На горе над устьем Белизны были сложены костры. На них лежали тела росских воинов-венедов. Из росов-сарматов в бою никто не погиб, но их, прошедших сквозь земное пекло, уважали теперь даже больше, чем остальных воинов Солнце-Царя. Тела врагов бросили в болото или в полынью. Это даже не было глумлением. Ведь северные лесовики, забыв исконный обычай сжигать мёртвых, хоронили их по законам забытых лесных племён: на деревьях да в воде. Вот пусть и идут к чертям, своим союзникам, да к водяным. Лишь тело Визунаса сожгли сразу.

Перед Ардагастом, восседавшим на коне, стоял связанный князь Радвила. Его схватили в лесу разведчики-нуры, посланные в погоню Волхом. Без оружия, хотя и в панцире и медвежьей шкуре, князь выглядел жалко. Его голова опустилась на грудь, длинные рыжие усы уныло висели. Своей понурой массивной фигурой он напоминал медведя, посаженного в клетку. Радвила был уверен, что его сожгут живьём в жертву Перкунасу-Перуну и душам погибших, как поступали сами литвины со знатными пленниками. Но Рыжий Медведь не падал на колени, не просил пощады. На него смотрели пленные соплеменники, и единственное, что ему ещё оставалось в жизни, — это умереть достойно у них на глазах.

   — Повесить бы его на дубу или в болоте утопить. Литвины на нас каждый год в набеги ходят, хуже сарматов! — горячо убеждал царя Славобор.
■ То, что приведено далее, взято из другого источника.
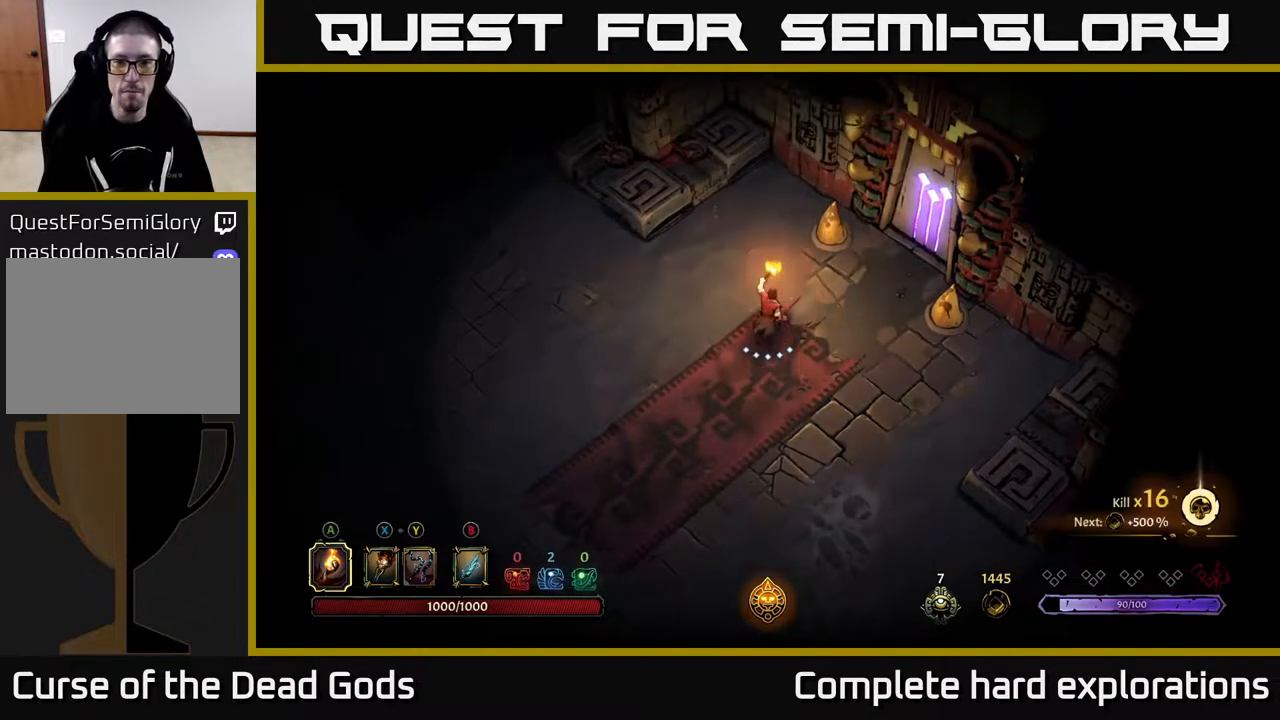
{"buttons": [], "left_stick": "down-left", "right_stick": "center", "events": [[50, "left_stick", "up-left"], [467, "left_stick", "down-left"]]}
   — Повесить! — вторил ему Сигвульф.

   — А ты что скажешь, князь? — обратился царь к Волху. — Твоим нурам они набегами не меньше докучают.

Седой Волк улыбнулся и разгладил вислые усы:

   — Литвинов много — от Сожа и Днепра до Немана. И воевать они умеют и любят. Покорить их трудно и долго. За убитого князя будут мстить всем племенем. А набеги... Мы на них ходим, они на нас. Это колдуны твердят: «Не мирись со змеиным племенем литовским». Почему? Эти хоть людей не едят. А вот земли у них свободной много.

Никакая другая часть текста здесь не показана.